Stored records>

* * *

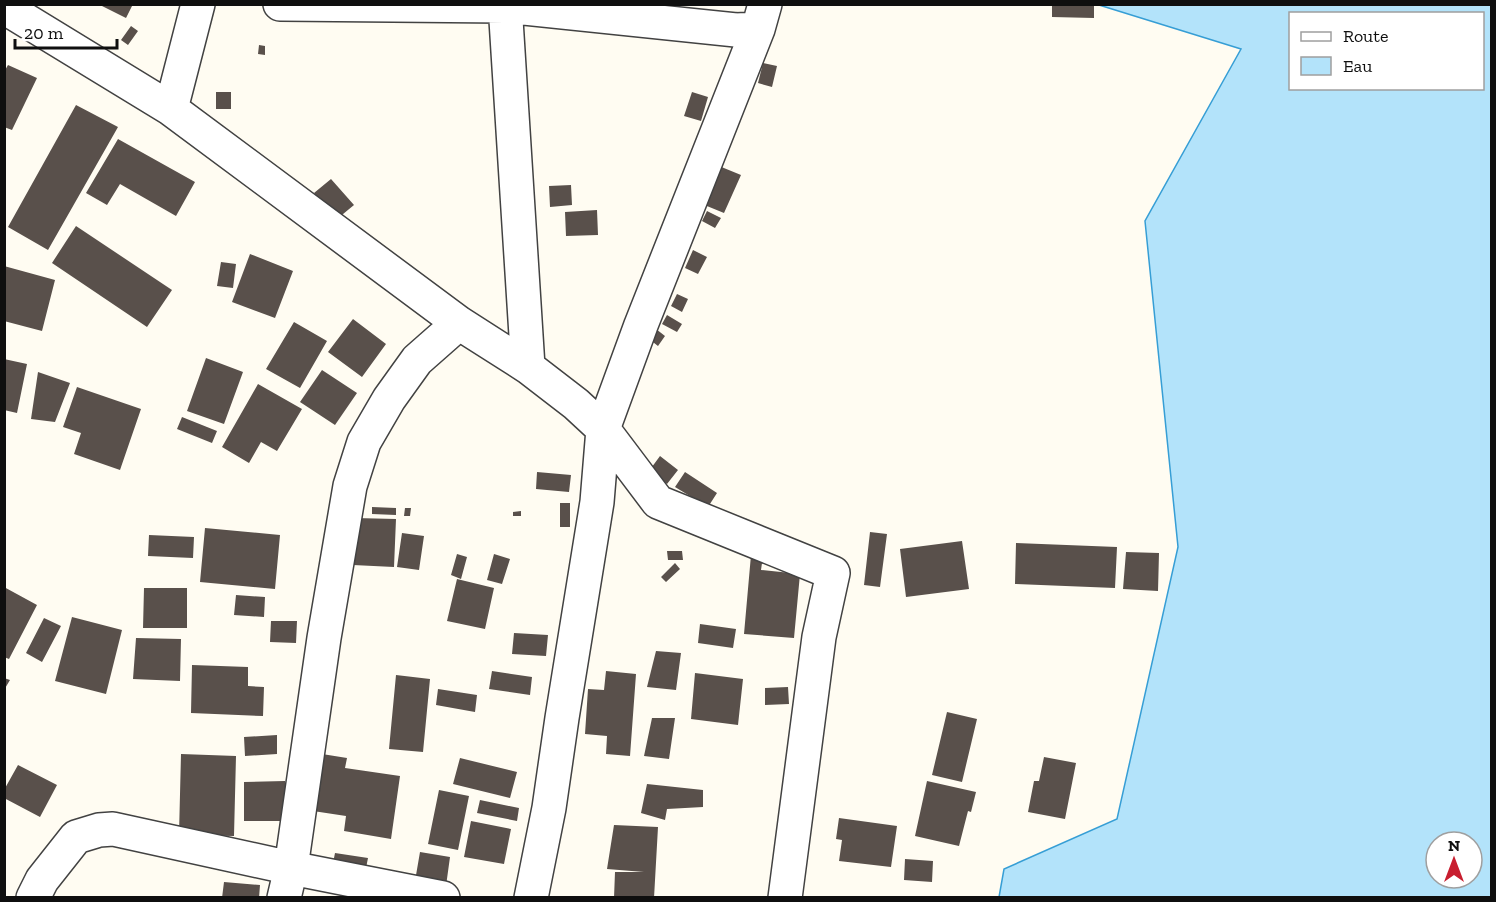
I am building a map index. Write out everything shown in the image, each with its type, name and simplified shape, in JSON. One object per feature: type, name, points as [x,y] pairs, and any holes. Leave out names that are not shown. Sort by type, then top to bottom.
[{"type":"street","points":[[171,110],[198,4]]},
{"type":"street","points":[[280,4],[505,5],[736,30],[761,17]]},
{"type":"street","points":[[505,5],[528,367]]},
{"type":"street","points":[[4,7],[171,110],[459,323],[528,367],[576,404],[603,429],[658,502],[833,573],[819,637],[785,897]]},
{"type":"street","points":[[531,897],[549,808],[595,514],[603,429],[761,17]]},
{"type":"street","points":[[287,883],[350,486],[364,442],[389,399],[417,360],[459,323]]},
{"type":"street","points":[[33,897],[42,880],[76,837],[113,828],[287,883],[444,897]]},
{"type":"water","points":[[1099,5],[1491,5],[1491,897],[999,897],[1004,869],[1117,819],[1178,547],[1145,221],[1241,49]]},
{"type":"building","points":[[98,4],[133,4],[126,18]]},
{"type":"building","points":[[1052,5],[1094,5],[1094,18],[1052,17]]},
{"type":"building","points":[[131,26],[138,31],[128,45],[121,40]]},
{"type":"building","points":[[259,45],[265,46],[265,55],[258,54]]},
{"type":"building","points":[[763,63],[777,66],[772,87],[758,83]]},
{"type":"building","points":[[8,65],[37,78],[12,130],[4,127],[4,72]]},
{"type":"building","points":[[216,92],[231,92],[231,109],[216,109]]},
{"type":"building","points":[[692,92],[708,97],[701,121],[684,116]]},
{"type":"building","points":[[76,105],[118,127],[48,250],[8,227]]},
{"type":"building","points":[[118,139],[195,182],[176,216],[120,184],[107,205],[86,193]]},
{"type":"building","points":[[719,166],[741,175],[724,213],[702,204]]},
{"type":"building","points":[[331,179],[354,205],[337,219],[314,193]]},
{"type":"building","points":[[571,185],[572,205],[550,207],[549,186]]},
{"type":"building","points":[[597,210],[598,235],[566,236],[565,212]]},
{"type":"building","points":[[707,211],[721,218],[715,228],[702,221]]},
{"type":"building","points":[[76,226],[172,290],[147,327],[52,263]]},
{"type":"building","points":[[693,250],[707,257],[698,274],[685,268]]},
{"type":"building","points":[[250,254],[293,271],[275,318],[232,302]]},
{"type":"building","points":[[221,262],[236,264],[233,288],[217,286]]},
{"type":"building","points":[[4,266],[55,280],[42,331],[4,321]]},
{"type":"building","points":[[677,294],[688,299],[682,312],[671,306]]},
{"type":"building","points":[[667,315],[682,324],[677,332],[662,324]]},
{"type":"building","points":[[353,319],[386,344],[362,377],[328,352]]},
{"type":"building","points":[[294,322],[327,341],[300,388],[266,369]]},
{"type":"building","points":[[656,329],[665,336],[658,346],[649,339]]},
{"type":"building","points":[[206,358],[243,372],[224,424],[187,411]]},
{"type":"building","points":[[4,359],[27,364],[17,413],[4,410]]},
{"type":"building","points":[[322,370],[357,393],[335,425],[300,402]]},
{"type":"building","points":[[38,372],[70,383],[55,422],[31,419]]},
{"type":"building","points":[[258,384],[302,409],[277,451],[261,442],[249,463],[222,447]]},
{"type":"building","points":[[77,387],[141,409],[120,470],[74,454],[81,433],[63,427]]},
{"type":"building","points":[[182,417],[217,431],[212,443],[177,429]]},
{"type":"building","points":[[660,456],[678,470],[667,484],[649,471]]},
{"type":"building","points":[[537,472],[571,475],[569,492],[536,489]]},
{"type":"building","points":[[685,472],[717,493],[708,507],[675,487]]},
{"type":"building","points":[[560,503],[570,503],[570,527],[560,527]]},
{"type":"building","points":[[372,507],[396,508],[396,515],[372,514]]},
{"type":"building","points":[[405,508],[411,508],[410,516],[404,516]]},
{"type":"building","points":[[521,511],[521,516],[513,516],[513,512]]},
{"type":"building","points":[[355,518],[396,519],[394,567],[353,565]]},
{"type":"building","points":[[205,528],[280,535],[275,589],[200,582]]},
{"type":"building","points":[[870,532],[887,534],[880,587],[864,585]]},
{"type":"building","points":[[402,533],[424,536],[419,570],[397,567]]},
{"type":"building","points":[[149,535],[194,537],[193,558],[148,556]]},
{"type":"building","points":[[962,541],[969,589],[906,597],[900,549]]},
{"type":"building","points":[[1016,543],[1117,547],[1115,588],[1015,584]]},
{"type":"building","points":[[667,551],[682,551],[683,560],[668,560]]},
{"type":"building","points":[[1126,552],[1159,553],[1158,591],[1123,589]]},
{"type":"building","points":[[457,554],[467,557],[461,579],[451,575]]},
{"type":"building","points":[[494,554],[510,559],[502,584],[487,580]]},
{"type":"building","points":[[751,555],[763,556],[761,570],[800,574],[794,638],[744,634]]},
{"type":"building","points":[[675,563],[680,569],[666,582],[661,577]]},
{"type":"building","points":[[457,579],[494,588],[485,629],[447,621]]},
{"type":"building","points":[[4,587],[37,605],[9,659],[4,657]]},
{"type":"building","points":[[144,588],[187,588],[187,628],[143,628]]},
{"type":"building","points":[[236,595],[265,597],[264,617],[234,615]]},
{"type":"building","points":[[72,617],[122,630],[106,694],[55,681]]},
{"type":"building","points":[[44,618],[61,626],[42,662],[26,653]]},
{"type":"building","points":[[271,621],[297,621],[296,643],[270,642]]},
{"type":"building","points":[[700,624],[736,629],[733,648],[698,643]]},
{"type":"building","points":[[514,633],[548,635],[546,656],[512,654]]},
{"type":"building","points":[[136,638],[181,639],[180,681],[133,679]]},
{"type":"building","points":[[656,651],[681,653],[676,690],[647,687]]},
{"type":"building","points":[[192,665],[248,667],[248,686],[264,687],[263,716],[191,713]]},
{"type":"building","points":[[492,671],[532,677],[530,695],[489,689]]},
{"type":"building","points":[[606,671],[636,674],[630,756],[606,754],[607,736],[585,734],[588,689],[604,690]]},
{"type":"building","points":[[695,673],[743,679],[738,725],[691,719]]},
{"type":"building","points":[[396,675],[430,679],[423,752],[389,749]]},
{"type":"building","points":[[4,678],[10,680],[4,690]]},
{"type":"building","points":[[788,687],[789,704],[765,705],[765,688]]},
{"type":"building","points":[[438,689],[477,695],[475,712],[436,705]]},
{"type":"building","points":[[947,712],[977,719],[962,782],[932,775]]},
{"type":"building","points":[[652,718],[675,718],[669,759],[644,756]]},
{"type":"building","points":[[277,735],[277,754],[245,756],[244,737]]},
{"type":"building","points":[[181,754],[236,756],[234,836],[179,835]]},
{"type":"building","points":[[322,754],[347,758],[345,768],[400,776],[391,839],[344,831],[346,816],[313,811]]},
{"type":"building","points":[[1044,757],[1076,763],[1065,819],[1028,812],[1034,781],[1039,781]]},
{"type":"building","points":[[460,758],[517,772],[510,798],[453,784]]},
{"type":"building","points":[[18,765],[57,785],[40,817],[4,798],[4,790]]},
{"type":"building","points":[[285,781],[285,821],[244,821],[244,782]]},
{"type":"building","points":[[927,781],[976,792],[971,812],[968,811],[959,846],[915,836]]},
{"type":"building","points":[[647,784],[703,790],[703,807],[667,809],[665,820],[641,813]]},
{"type":"building","points":[[439,790],[469,796],[458,850],[428,844]]},
{"type":"building","points":[[480,800],[519,808],[517,821],[477,813]]},
{"type":"building","points":[[839,818],[897,826],[891,867],[839,861],[842,840],[836,839]]},
{"type":"building","points":[[471,821],[511,829],[504,864],[464,857]]},
{"type":"building","points":[[614,825],[658,827],[654,898],[614,898],[615,872],[644,872],[607,869]]},
{"type":"building","points":[[420,852],[450,857],[446,886],[415,881]]},
{"type":"building","points":[[335,853],[368,858],[365,873],[332,868]]},
{"type":"building","points":[[905,859],[933,861],[932,882],[904,880]]},
{"type":"building","points":[[224,882],[260,885],[259,898],[222,898]]}]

* * *

Work out how many lines of the data include the word "street". Then write only that number.

Written answer> 7